■ **Description of the task**
Extract all the text from each piece of material, line by line, keeping every character, number, and symbol unchanged in its original language.

■ **Data provided**
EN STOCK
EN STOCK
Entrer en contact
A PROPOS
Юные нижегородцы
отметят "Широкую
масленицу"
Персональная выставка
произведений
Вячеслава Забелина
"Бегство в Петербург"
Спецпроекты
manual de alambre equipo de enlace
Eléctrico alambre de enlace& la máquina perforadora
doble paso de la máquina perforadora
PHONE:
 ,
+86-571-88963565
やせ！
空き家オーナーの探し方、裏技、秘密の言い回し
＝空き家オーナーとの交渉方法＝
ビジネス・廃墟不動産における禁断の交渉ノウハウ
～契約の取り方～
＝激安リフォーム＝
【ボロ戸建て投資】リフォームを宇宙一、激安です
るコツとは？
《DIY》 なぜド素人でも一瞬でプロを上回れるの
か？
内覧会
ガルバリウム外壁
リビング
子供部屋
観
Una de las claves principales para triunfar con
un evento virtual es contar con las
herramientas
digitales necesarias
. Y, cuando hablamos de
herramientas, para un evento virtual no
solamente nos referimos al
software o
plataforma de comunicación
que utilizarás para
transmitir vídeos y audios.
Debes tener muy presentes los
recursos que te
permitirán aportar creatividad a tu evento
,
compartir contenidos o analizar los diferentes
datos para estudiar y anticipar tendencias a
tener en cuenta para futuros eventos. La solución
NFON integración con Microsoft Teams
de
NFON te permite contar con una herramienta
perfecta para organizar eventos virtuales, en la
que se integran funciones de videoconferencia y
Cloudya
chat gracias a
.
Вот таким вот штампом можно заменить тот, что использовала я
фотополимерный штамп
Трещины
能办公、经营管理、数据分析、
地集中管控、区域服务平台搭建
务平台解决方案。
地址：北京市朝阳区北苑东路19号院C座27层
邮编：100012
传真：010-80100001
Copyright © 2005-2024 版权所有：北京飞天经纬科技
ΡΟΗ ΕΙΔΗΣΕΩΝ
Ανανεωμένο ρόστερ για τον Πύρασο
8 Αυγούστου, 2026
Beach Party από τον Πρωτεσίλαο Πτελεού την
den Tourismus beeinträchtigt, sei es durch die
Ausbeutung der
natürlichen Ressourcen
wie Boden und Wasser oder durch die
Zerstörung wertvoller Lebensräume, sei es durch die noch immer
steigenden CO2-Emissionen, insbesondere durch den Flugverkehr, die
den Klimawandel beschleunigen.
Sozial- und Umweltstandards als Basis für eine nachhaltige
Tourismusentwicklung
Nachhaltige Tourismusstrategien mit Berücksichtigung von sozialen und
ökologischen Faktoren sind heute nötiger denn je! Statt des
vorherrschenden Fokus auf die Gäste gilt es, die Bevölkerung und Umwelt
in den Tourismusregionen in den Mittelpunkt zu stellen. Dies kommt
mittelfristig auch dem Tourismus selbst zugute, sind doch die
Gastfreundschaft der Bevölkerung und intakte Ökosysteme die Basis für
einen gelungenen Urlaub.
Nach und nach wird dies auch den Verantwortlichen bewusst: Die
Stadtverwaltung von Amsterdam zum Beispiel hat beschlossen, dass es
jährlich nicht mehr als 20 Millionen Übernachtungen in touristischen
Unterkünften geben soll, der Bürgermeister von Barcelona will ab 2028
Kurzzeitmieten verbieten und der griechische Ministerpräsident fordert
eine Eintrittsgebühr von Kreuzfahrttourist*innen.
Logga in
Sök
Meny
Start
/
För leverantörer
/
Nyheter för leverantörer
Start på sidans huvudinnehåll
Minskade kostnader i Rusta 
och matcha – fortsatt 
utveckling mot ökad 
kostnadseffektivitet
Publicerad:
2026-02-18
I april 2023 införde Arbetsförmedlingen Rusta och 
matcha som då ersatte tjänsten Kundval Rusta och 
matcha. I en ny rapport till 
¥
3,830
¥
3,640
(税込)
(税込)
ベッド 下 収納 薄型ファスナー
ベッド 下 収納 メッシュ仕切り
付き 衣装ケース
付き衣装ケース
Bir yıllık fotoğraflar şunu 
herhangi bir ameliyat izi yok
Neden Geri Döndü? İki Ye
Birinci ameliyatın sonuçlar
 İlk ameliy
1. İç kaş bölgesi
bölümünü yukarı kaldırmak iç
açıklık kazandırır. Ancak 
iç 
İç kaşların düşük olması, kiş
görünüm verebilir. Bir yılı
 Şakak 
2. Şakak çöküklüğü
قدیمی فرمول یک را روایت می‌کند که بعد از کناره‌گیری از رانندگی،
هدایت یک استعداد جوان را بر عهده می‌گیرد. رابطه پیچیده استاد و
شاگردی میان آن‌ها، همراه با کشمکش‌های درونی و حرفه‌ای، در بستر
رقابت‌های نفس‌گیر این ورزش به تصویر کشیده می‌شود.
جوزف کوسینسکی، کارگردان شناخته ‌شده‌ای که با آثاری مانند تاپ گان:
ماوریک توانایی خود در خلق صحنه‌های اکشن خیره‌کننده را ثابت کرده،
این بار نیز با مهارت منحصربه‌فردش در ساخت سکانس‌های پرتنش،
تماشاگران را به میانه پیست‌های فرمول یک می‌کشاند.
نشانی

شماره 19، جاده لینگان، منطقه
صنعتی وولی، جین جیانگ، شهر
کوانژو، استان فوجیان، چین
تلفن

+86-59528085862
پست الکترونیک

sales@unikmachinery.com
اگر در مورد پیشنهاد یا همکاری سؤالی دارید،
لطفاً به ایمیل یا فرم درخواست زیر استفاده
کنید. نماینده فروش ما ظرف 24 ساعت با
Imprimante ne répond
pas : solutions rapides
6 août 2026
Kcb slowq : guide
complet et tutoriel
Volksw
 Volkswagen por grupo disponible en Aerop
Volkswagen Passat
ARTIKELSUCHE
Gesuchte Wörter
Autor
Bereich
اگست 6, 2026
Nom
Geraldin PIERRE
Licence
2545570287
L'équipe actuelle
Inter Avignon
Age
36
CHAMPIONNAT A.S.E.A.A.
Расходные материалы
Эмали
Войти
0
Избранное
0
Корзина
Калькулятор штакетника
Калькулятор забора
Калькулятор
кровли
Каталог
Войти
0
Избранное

■ **Task output**
EN STOCK
EN STOCK
Entrer en contact
A PROPOS
Юные нижегородцы
отметят "Широкую
масленицу"
Персональная выставка
произведений
Вячеслава Забелина
"Бегство в Петербург"
Спецпроекты
manual de alambre equipo de enlace
Eléctrico alambre de enlace& la máquina perforadora
doble paso de la máquina perforadora
PHONE:
 ,
+86-571-88963565
やせ！
空き家オーナーの探し方、裏技、秘密の言い回し
＝空き家オーナーとの交渉方法＝
ビジネス・廃墟不動産における禁断の交渉ノウハウ
～契約の取り方～
＝激安リフォーム＝
【ボロ戸建て投資】リフォームを宇宙一、激安です
るコツとは？
《DIY》 なぜド素人でも一瞬でプロを上回れるの
か？
内覧会
ガルバリウム外壁
リビング
子供部屋
観
Una de las claves principales para triunfar con
un evento virtual es contar con las
herramientas
digitales necesarias
. Y, cuando hablamos de
herramientas, para un evento virtual no
solamente nos referimos al
software o
plataforma de comunicación
que utilizarás para
transmitir vídeos y audios.
Debes tener muy presentes los
recursos que te
permitirán aportar creatividad a tu evento
,
compartir contenidos o analizar los diferentes
datos para estudiar y anticipar tendencias a
tener en cuenta para futuros eventos. La solución
NFON integración con Microsoft Teams
de
NFON te permite contar con una herramienta
perfecta para organizar eventos virtuales, en la
que se integran funciones de videoconferencia y
Cloudya
chat gracias a
.
Вот таким вот штампом можно заменить тот, что использовала я
фотополимерный штамп
Трещины
能办公、经营管理、数据分析、
地集中管控、区域服务平台搭建
务平台解决方案。
地址：北京市朝阳区北苑东路19号院C座27层
邮编：100012
传真：010-80100001
Copyright © 2005-2024 版权所有：北京飞天经纬科技
ΡΟΗ ΕΙΔΗΣΕΩΝ
Ανανεωμένο ρόστερ για τον Πύρασο
8 Αυγούστου, 2026
Beach Party από τον Πρωτεσίλαο Πτελεού την
den Tourismus beeinträchtigt, sei es durch die
Ausbeutung der
natürlichen Ressourcen
wie Boden und Wasser oder durch die
Zerstörung wertvoller Lebensräume, sei es durch die noch immer
steigenden CO2-Emissionen, insbesondere durch den Flugverkehr, die
den Klimawandel beschleunigen.
Sozial- und Umweltstandards als Basis für eine nachhaltige
Tourismusentwicklung
Nachhaltige Tourismusstrategien mit Berücksichtigung von sozialen und
ökologischen Faktoren sind heute nötiger denn je! Statt des
vorherrschenden Fokus auf die Gäste gilt es, die Bevölkerung und Umwelt
in den Tourismusregionen in den Mittelpunkt zu stellen. Dies kommt
mittelfristig auch dem Tourismus selbst zugute, sind doch die
Gastfreundschaft der Bevölkerung und intakte Ökosysteme die Basis für
einen gelungenen Urlaub.
Nach und nach wird dies auch den Verantwortlichen bewusst: Die
Stadtverwaltung von Amsterdam zum Beispiel hat beschlossen, dass es
jährlich nicht mehr als 20 Millionen Übernachtungen in touristischen
Unterkünften geben soll, der Bürgermeister von Barcelona will ab 2028
Kurzzeitmieten verbieten und der griechische Ministerpräsident fordert
eine Eintrittsgebühr von Kreuzfahrttourist*innen.
Logga in
Sök
Meny
Start
/
För leverantörer
/
Nyheter för leverantörer
Start på sidans huvudinnehåll
Minskade kostnader i Rusta 
och matcha – fortsatt 
utveckling mot ökad 
kostnadseffektivitet
Publicerad:
2026-02-18
I april 2023 införde Arbetsförmedlingen Rusta och 
matcha som då ersatte tjänsten Kundval Rusta och 
matcha. I en ny rapport till 
¥
3,830
¥
3,640
(税込)
(税込)
ベッド 下 収納 薄型ファスナー
ベッド 下 収納 メッシュ仕切り
付き 衣装ケース
付き衣装ケース
Bir yıllık fotoğraflar şunu 
herhangi bir ameliyat izi yok
Neden Geri Döndü? İki Ye
Birinci ameliyatın sonuçlar
 İlk ameliy
1. İç kaş bölgesi
bölümünü yukarı kaldırmak iç
açıklık kazandırır. Ancak 
iç 
İç kaşların düşük olması, kiş
görünüm verebilir. Bir yılı
 Şakak 
2. Şakak çöküklüğü
قدیمی فرمول یک را روایت می‌کند که بعد از کناره‌گیری از رانندگی،
هدایت یک استعداد جوان را بر عهده می‌گیرد. رابطه پیچیده استاد و
شاگردی میان آن‌ها، همراه با کشمکش‌های درونی و حرفه‌ای، در بستر
رقابت‌های نفس‌گیر این ورزش به تصویر کشیده می‌شود.
جوزف کوسینسکی، کارگردان شناخته ‌شده‌ای که با آثاری مانند تاپ گان:
ماوریک توانایی خود در خلق صحنه‌های اکشن خیره‌کننده را ثابت کرده،
این بار نیز با مهارت منحصربه‌فردش در ساخت سکانس‌های پرتنش،
تماشاگران را به میانه پیست‌های فرمول یک می‌کشاند.
نشانی

شماره 19، جاده لینگان، منطقه
صنعتی وولی، جین جیانگ، شهر
کوانژو، استان فوجیان، چین
تلفن

+86-59528085862
پست الکترونیک

sales@unikmachinery.com
اگر در مورد پیشنهاد یا همکاری سؤالی دارید،
لطفاً به ایمیل یا فرم درخواست زیر استفاده
کنید. نماینده فروش ما ظرف 24 ساعت با
Imprimante ne répond
pas : solutions rapides
6 août 2026
Kcb slowq : guide
complet et tutoriel
Volksw
 Volkswagen por grupo disponible en Aerop
Volkswagen Passat
ARTIKELSUCHE
Gesuchte Wörter
Autor
Bereich
اگست 6, 2026
Nom
Geraldin PIERRE
Licence
2545570287
L'équipe actuelle
Inter Avignon
Age
36
CHAMPIONNAT A.S.E.A.A.
Расходные материалы
Эмали
Войти
0
Избранное
0
Корзина
Калькулятор штакетника
Калькулятор забора
Калькулятор
кровли
Каталог
Войти
0
Избранное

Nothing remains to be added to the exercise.